- **WHAT IS NEEDED**:
This exercise requires an exact output of the listing, images omitted.

-- Opening Marker --

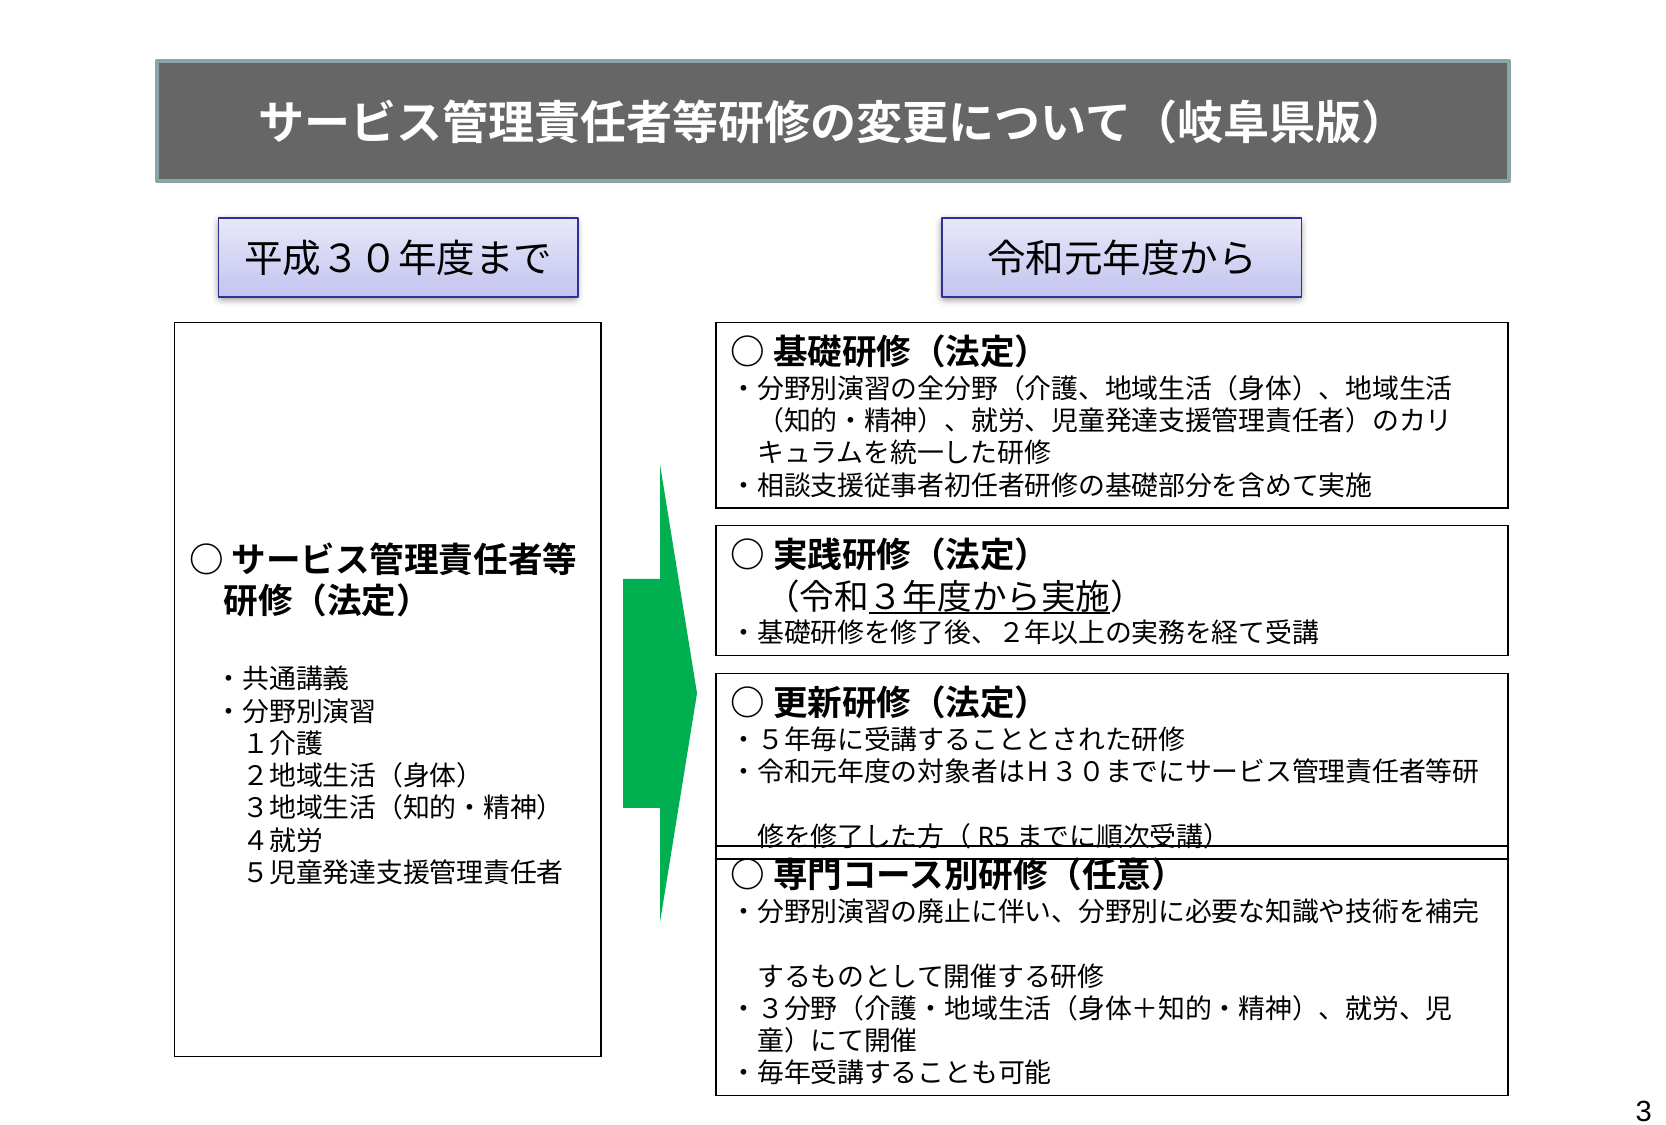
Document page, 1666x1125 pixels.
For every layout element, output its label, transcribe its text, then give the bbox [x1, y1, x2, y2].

text_box 平成３０年度まで [218, 217, 579, 298]
text_box ○専門コース別研修（任意） ・分野別演習の廃止に伴い、分野別に必要な知識や技術を補完 するものとして開催する研修 ・３分野（介護・地域生活（身体＋知的・精神）、就労、児 童）にて開催 ・毎年受講することも可能 [715, 859, 1508, 1096]
text_box ○サービス管理責任者等 研修（法定） ・共通講義 ・分野別演習 １介護 ２地域生活（身体） ３地域生活（知的・精神） ４就労 ５児童発達支援管理責任者 [174, 322, 602, 1057]
slide_number 3 [1278, 1084, 1666, 1125]
text_box ○実践研修（法定） （令和３年度から実施） ・基礎研修を修了後、２年以上の実務を経て受講 [715, 525, 1508, 656]
text_box ○更新研修（法定） ・５年毎に受講することとされた研修 ・令和元年度の対象者はＨ３０までにサービス管理責任者等研 修を修了した方（R5までに順次受講） [715, 673, 1508, 859]
text_box 令和元年度から [941, 217, 1302, 298]
text_box ○基礎研修（法定） ・分野別演習の全分野（介護、地域生活（身体）、地域生活 （知的・精神）、就労、児童発達支援管理責任者）のカリ キュラムを統一した研修 ・相談支援従事者初任者研修の基礎部分を含めて実施 [715, 322, 1508, 508]
text_box サービス管理責任者等研修の変更について（岐阜県版） [155, 59, 1511, 183]
text_box [620, 462, 700, 925]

-- Closing Marker --

- **SOLUTION TO THIS EXERCISE**:
Document page, 1666x1125 pixels.
For every layout element, output its label, transcribe its text, then give the bbox [x1, y1, x2, y2].

text_box 平成３０年度まで [218, 217, 579, 298]
text_box ○専門コース別研修（任意） ・分野別演習の廃止に伴い、分野別に必要な知識や技術を補完 するものとして開催する研修 ・３分野（介護・地域生活（身体＋知的・精神）、就労、児 童）にて開催 ・毎年受講することも可能 [715, 859, 1508, 1096]
text_box ○サービス管理責任者等 研修（法定） ・共通講義 ・分野別演習 １介護 ２地域生活（身体） ３地域生活（知的・精神） ４就労 ５児童発達支援管理責任者 [174, 322, 602, 1057]
slide_number 3 [1278, 1084, 1666, 1125]
text_box ○実践研修（法定） （令和３年度から実施） ・基礎研修を修了後、２年以上の実務を経て受講 [715, 525, 1508, 656]
text_box ○更新研修（法定） ・５年毎に受講することとされた研修 ・令和元年度の対象者はＨ３０までにサービス管理責任者等研 修を修了した方（R5までに順次受講） [715, 673, 1508, 859]
text_box 令和元年度から [941, 217, 1302, 298]
text_box ○基礎研修（法定） ・分野別演習の全分野（介護、地域生活（身体）、地域生活 （知的・精神）、就労、児童発達支援管理責任者）のカリ キュラムを統一した研修 ・相談支援従事者初任者研修の基礎部分を含めて実施 [715, 322, 1508, 508]
text_box サービス管理責任者等研修の変更について（岐阜県版） [155, 59, 1511, 183]
text_box [620, 462, 700, 925]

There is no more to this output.